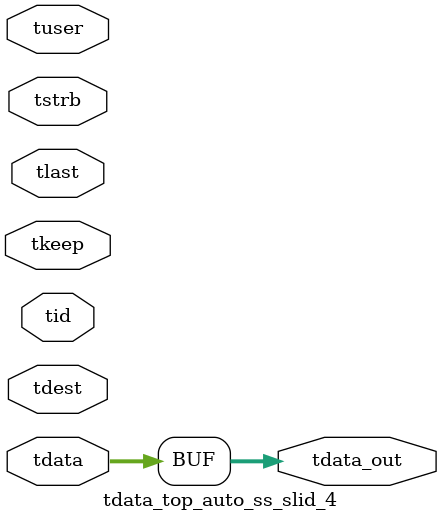
<source format=v>


`timescale 1ps/1ps

module tdata_top_auto_ss_slid_4 #
(
parameter C_S_AXIS_TDATA_WIDTH = 32,
parameter C_S_AXIS_TUSER_WIDTH = 0,
parameter C_S_AXIS_TID_WIDTH   = 0,
parameter C_S_AXIS_TDEST_WIDTH = 0,
parameter C_M_AXIS_TDATA_WIDTH = 32
)
(
input  [(C_S_AXIS_TDATA_WIDTH == 0 ? 1 : C_S_AXIS_TDATA_WIDTH)-1:0     ] tdata,
input  [(C_S_AXIS_TUSER_WIDTH == 0 ? 1 : C_S_AXIS_TUSER_WIDTH)-1:0     ] tuser,
input  [(C_S_AXIS_TID_WIDTH   == 0 ? 1 : C_S_AXIS_TID_WIDTH)-1:0       ] tid,
input  [(C_S_AXIS_TDEST_WIDTH == 0 ? 1 : C_S_AXIS_TDEST_WIDTH)-1:0     ] tdest,
input  [(C_S_AXIS_TDATA_WIDTH/8)-1:0 ] tkeep,
input  [(C_S_AXIS_TDATA_WIDTH/8)-1:0 ] tstrb,
input                                                                    tlast,
output [C_M_AXIS_TDATA_WIDTH-1:0] tdata_out
);

assign tdata_out = {tdata[31:0]};

endmodule


</source>
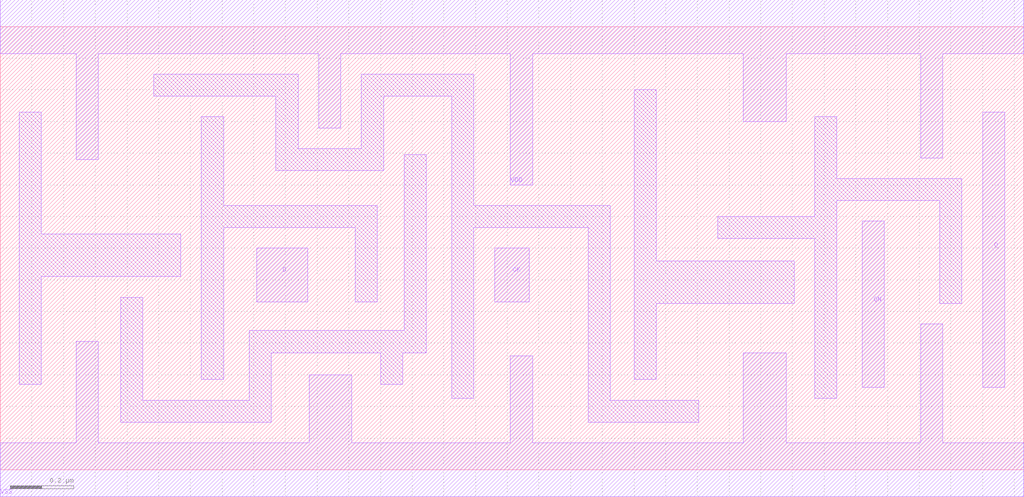
<source format=lef>
# 
# ******************************************************************************
# *                                                                            *
# *                   Copyright (C) 2004-2010, Nangate Inc.                    *
# *                           All rights reserved.                             *
# *                                                                            *
# * Nangate and the Nangate logo are trademarks of Nangate Inc.                *
# *                                                                            *
# * All trademarks, logos, software marks, and trade names (collectively the   *
# * "Marks") in this program are proprietary to Nangate or other respective    *
# * owners that have granted Nangate the right and license to use such Marks.  *
# * You are not permitted to use the Marks without the prior written consent   *
# * of Nangate or such third party that may own the Marks.                     *
# *                                                                            *
# * This file has been provided pursuant to a License Agreement containing     *
# * restrictions on its use. This file contains valuable trade secrets and     *
# * proprietary information of Nangate Inc., and is protected by U.S. and      *
# * international laws and/or treaties.                                        *
# *                                                                            *
# * The copyright notice(s) in this file does not indicate actual or intended  *
# * publication of this file.                                                  *
# *                                                                            *
# *     NGLibraryCreator, v2010.08-HR32-SP3-2010-08-05 - build 1009061800      *
# *                                                                            *
# ******************************************************************************
# 
# 
# Running on brazil06.nangate.com.br for user Giancarlo Franciscatto (gfr).
# Local time is now Fri, 3 Dec 2010, 19:32:18.
# Main process id is 27821.

VERSION 5.6 ;
BUSBITCHARS "[]" ;
DIVIDERCHAR "/" ;

MACRO DFF_X1
  CLASS core ;
  FOREIGN DFF_X1 0.0 0.0 ;
  ORIGIN 0 0 ;
  SYMMETRY X Y ;
  SITE FreePDK45_38x28_10R_NP_162NW_34O ;
  SIZE 3.23 BY 1.4 ;
  PIN D
    DIRECTION INPUT ;
    ANTENNAPARTIALMETALAREA 0.0272 LAYER metal1 ;
    ANTENNAPARTIALMETALSIDEAREA 0.0858 LAYER metal1 ;
    ANTENNAGATEAREA 0.03475 ;
    PORT
      LAYER metal1 ;
        POLYGON 0.81 0.53 0.97 0.53 0.97 0.7 0.81 0.7  ;
    END
  END D
  PIN CK
    DIRECTION INPUT ;
    ANTENNAPARTIALMETALAREA 0.0187 LAYER metal1 ;
    ANTENNAPARTIALMETALSIDEAREA 0.0728 LAYER metal1 ;
    ANTENNAGATEAREA 0.02625 ;
    PORT
      LAYER metal1 ;
        POLYGON 1.56 0.53 1.67 0.53 1.67 0.7 1.56 0.7  ;
    END
  END CK
  PIN Q
    DIRECTION OUTPUT ;
    ANTENNAPARTIALMETALAREA 0.0609 LAYER metal1 ;
    ANTENNAPARTIALMETALSIDEAREA 0.2444 LAYER metal1 ;
    ANTENNADIFFAREA 0.109725 ;
    PORT
      LAYER metal1 ;
        POLYGON 3.1 0.26 3.17 0.26 3.17 1.13 3.1 1.13  ;
    END
  END Q
  PIN QN
    DIRECTION OUTPUT ;
    ANTENNAPARTIALMETALAREA 0.03675 LAYER metal1 ;
    ANTENNAPARTIALMETALSIDEAREA 0.1547 LAYER metal1 ;
    ANTENNADIFFAREA 0.109725 ;
    PORT
      LAYER metal1 ;
        POLYGON 2.72 0.26 2.79 0.26 2.79 0.785 2.72 0.785  ;
    END
  END QN
  PIN VDD
    DIRECTION INOUT ;
    USE power ;
    SHAPE ABUTMENT ;
    PORT
      LAYER metal1 ;
        POLYGON 0 1.315 0.24 1.315 0.24 0.98 0.31 0.98 0.31 1.315 1.005 1.315 1.005 1.08 1.075 1.08 1.075 1.315 1.61 1.315 1.61 0.9 1.68 0.9 1.68 1.315 2.345 1.315 2.345 1.1 2.48 1.1 2.48 1.315 2.905 1.315 2.905 0.985 2.975 0.985 2.975 1.315 3.035 1.315 3.23 1.315 3.23 1.485 3.035 1.485 0 1.485  ;
    END
  END VDD
  PIN VSS
    DIRECTION INOUT ;
    USE ground ;
    SHAPE ABUTMENT ;
    PORT
      LAYER metal1 ;
        POLYGON 0 -0.085 3.23 -0.085 3.23 0.085 2.975 0.085 2.975 0.46 2.905 0.46 2.905 0.085 2.48 0.085 2.48 0.37 2.345 0.37 2.345 0.085 1.68 0.085 1.68 0.36 1.61 0.36 1.61 0.085 1.11 0.085 1.11 0.3 0.975 0.3 0.975 0.085 0.31 0.085 0.31 0.405 0.24 0.405 0.24 0.085 0 0.085  ;
    END
  END VSS
  OBS
      LAYER metal1 ;
        POLYGON 0.06 0.27 0.13 0.27 0.13 0.61 0.57 0.61 0.57 0.745 0.13 0.745 0.13 1.13 0.06 1.13  ;
        POLYGON 0.635 0.285 0.705 0.285 0.705 0.765 1.12 0.765 1.12 0.53 1.19 0.53 1.19 0.835 0.705 0.835 0.705 1.115 0.635 1.115  ;
        POLYGON 0.38 0.15 0.855 0.15 0.855 0.37 1.2 0.37 1.2 0.27 1.27 0.27 1.27 0.37 1.345 0.37 1.345 0.995 1.275 0.995 1.275 0.44 0.785 0.44 0.785 0.22 0.45 0.22 0.45 0.545 0.38 0.545  ;
        POLYGON 0.485 1.18 0.87 1.18 0.87 0.945 1.21 0.945 1.21 1.18 1.425 1.18 1.425 0.225 1.495 0.225 1.495 0.765 1.855 0.765 1.855 0.15 2.205 0.15 2.205 0.22 1.925 0.22 1.925 0.835 1.495 0.835 1.495 1.25 1.14 1.25 1.14 1.015 0.94 1.015 0.94 1.25 0.485 1.25  ;
        POLYGON 2 0.285 2.07 0.285 2.07 0.525 2.505 0.525 2.505 0.66 2.07 0.66 2.07 1.2 2 1.2  ;
        POLYGON 2.265 0.73 2.57 0.73 2.57 0.225 2.64 0.225 2.64 0.85 2.965 0.85 2.965 0.525 3.035 0.525 3.035 0.92 2.64 0.92 2.64 1.115 2.57 1.115 2.57 0.8 2.265 0.8  ;
  END
END DFF_X1

END LIBRARY
#
# End of file
#

</source>
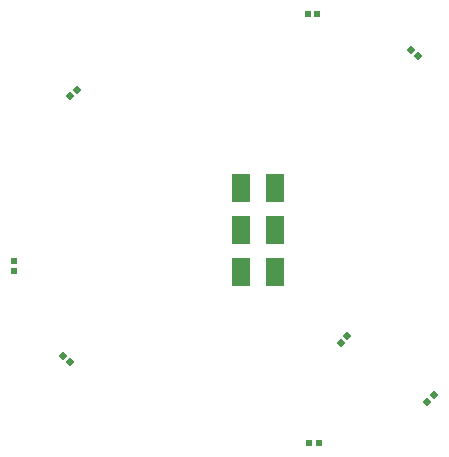
<source format=gtp>
G04*
G04 #@! TF.GenerationSoftware,Altium Limited,Altium Designer,23.1.1 (15)*
G04*
G04 Layer_Color=8421504*
%FSLAX44Y44*%
%MOMM*%
G71*
G04*
G04 #@! TF.SameCoordinates,B2BF10F3-798A-46CE-9BF2-DF2D7B13E792*
G04*
G04*
G04 #@! TF.FilePolarity,Positive*
G04*
G01*
G75*
%ADD14P,0.7354X4X270.0*%
%ADD15R,0.5200X0.5200*%
%ADD16P,0.7354X4X360.0*%
%ADD17R,0.5200X0.5200*%
%ADD18R,1.6000X2.4000*%
D14*
X864572Y723422D02*
D03*
X870229Y729079D02*
D03*
X641072Y937877D02*
D03*
X635415Y932220D02*
D03*
X937795Y673636D02*
D03*
X943452Y679293D02*
D03*
D15*
X844930Y1002030D02*
D03*
X836930D02*
D03*
X838010Y638810D02*
D03*
X846010D02*
D03*
D16*
X929928Y966182D02*
D03*
X924272Y971838D02*
D03*
X629632Y712758D02*
D03*
X635288Y707102D02*
D03*
D17*
X587911Y784859D02*
D03*
Y792859D02*
D03*
D18*
X809060Y819110D02*
D03*
X780560D02*
D03*
X809060Y854613D02*
D03*
X780560D02*
D03*
X809060Y783608D02*
D03*
X780560D02*
D03*
M02*

</source>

**The task:** Once a line of the records is found to contain "that", copy it out.

**Task result:**
# * owners that have granted Nangate the right and license to use such Marks.  *
# * of Nangate or such third party that may own the Marks.                     *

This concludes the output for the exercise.